Sunday, January 30, 2011

these days

Sometimes an obedient heart means you leap before you look. 
Artwork by abbEy
Tomorrow, I'm getting on a plane to fly to Nashville, TN to work on a project with some really awesome people. I'm not really able to get into more detail at this point because it's still very much in the planning stages, but I'll try and share what I can when I can. I can say, though, that this opportunity is an honor and I'm incredibly excited and blessed that God has chosen to open this door to... wherever it leads.
This is truly one of those situations where I'm walking in not really knowing what to expect - in an unfamiliar city with unfamiliar people doing unfamiliar things. I've been encouraged to see it as an adventure. :) And it is.

On another note,
Today was the end of our Awake 21 fast. I can't fully describe what a precious time it's been. Kurt and I have seen significant shifts in things we've been praying into. And in the things that still have yet to manifest, we've been given the greatest gift of all - faith. One of the biggest lessons I have to learn at this point, is that breaking a fast doesn't mean things "go back" to the way they were. A new spiritual water mark has been set in my life, and now it's time to learn to live out of this new place. I feel, sometimes, like God is constantly pushing me onward - challenging me. The truth is, He is constantly drawing me - calling me. The challenge is getting out of my own way long enough for Him to work.
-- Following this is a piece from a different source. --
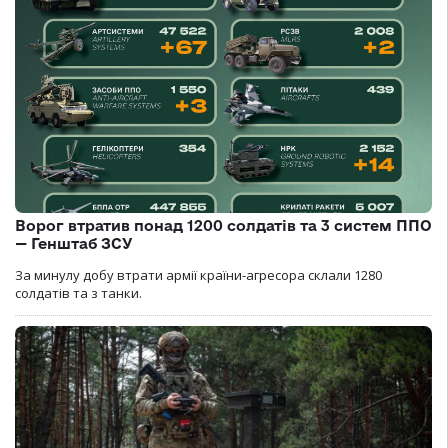
Ворог втратив понад 1200 солдатів та 3 систем ППО
— Генштаб ЗСУ
За минулу добу втрати армії країни-агресора склали 1280
солдатів та з танки.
I've been thinking about a couple of significant times in my life where God brought me to a new place in faith. Two specific memories come from childhood, and they are treasures to me.

When I was maybe six years old, we lived in Europe and traveled a lot. My mom gave me a Walk Man and some Christian cassette tapes (go 1987!) to occupy me while we drove around in our huge conversion van. Looking back, those Psalty the Singing Songbook and Colby's Clubhouse tapes had some real gems of truth! I remember so very clearly this song, "You Satisfy my Soul".

"You satisfy my soul,
you satisfy my soul,
When I reach out with a longing
that only you can fill,
then You satisfy my soul."

Understanding my life at that time and all that was going on at the age of six, I'm awestruck. God filled me with so much peace as I sang in my heart to Him. He reached into the mess of my circumstances and took hold of His little girl. I still remember the girl on the tape saying, "Colby, I always feel so peaceful when I'm singing praises to the Lord." Somehow, even then, I knew that getting close to God was the answer. And I certainly didn't come up with that all by myself!

As a teenager, camp was the highlight of every year. When I was in late Junior High and High School, a couple of us from my youth group went to a Navigators Camp out in Colorado called Eagle Lake Camp. I made critical commitments at those camps that gave me something to hold on to through those incredibly difficult years. One summer, I somehow summoned the courage to ask my counselor, Adele to go out on a canoe with me. I was one of those kids who never felt worthy of "special" attention. I stumbled through the entire week, and finally I asked. We paddled out into the middle of Eagle Lake, and she waited for me to speak. I still remember how she looked at me with so much compassion and understanding and the ache in me to be heard and understood. I didn't tell her about the abuse per se, but I alluded to a devastation inside of me that I could hardly touch. I think at the time, I thought I was being cryptic, but I'm sure she understood that I was in trouble and hurting. She was the one who encouraged me to seek counseling with a Christian therapist. She stayed in touch with me for a little while after I got home, and her letters gave me a connection and sense of significance that I desperately needed. Because of her, I resolved to keep on fighting.

Looking back over 25 years of being a Christian, I'm blown away by the depth of the Father's heart toward me. 

Here's something: I don't always know how my messages comes through in this blog. I mostly write out of obedience, and I never check my stats to see if anyone's even reading. Maybe I seem like an extremist or religious fanatic. Maybe I seem "out there" and my experiences are unrelateable. Most of you who've commented in one way or another know me well enough to know that I couldn't be a more raw and "real" person. But in the midst of all of the words, my hope is that, somehow, through telling the stories of my life, that you will see God's heart toward YOU. That you would be able to trace the threads of grace through your own life and see that you are so much more than you ever believed you could be. I pray that every person walking this planet would somehow, some way come into a realization of how God sees them. Look through the Father's eyes at yourself. You'll be blown away.

Meanwhile, I'll continue to testify to the way that God has moved me, praying that you'll see beyond me and my flaws and into His heart.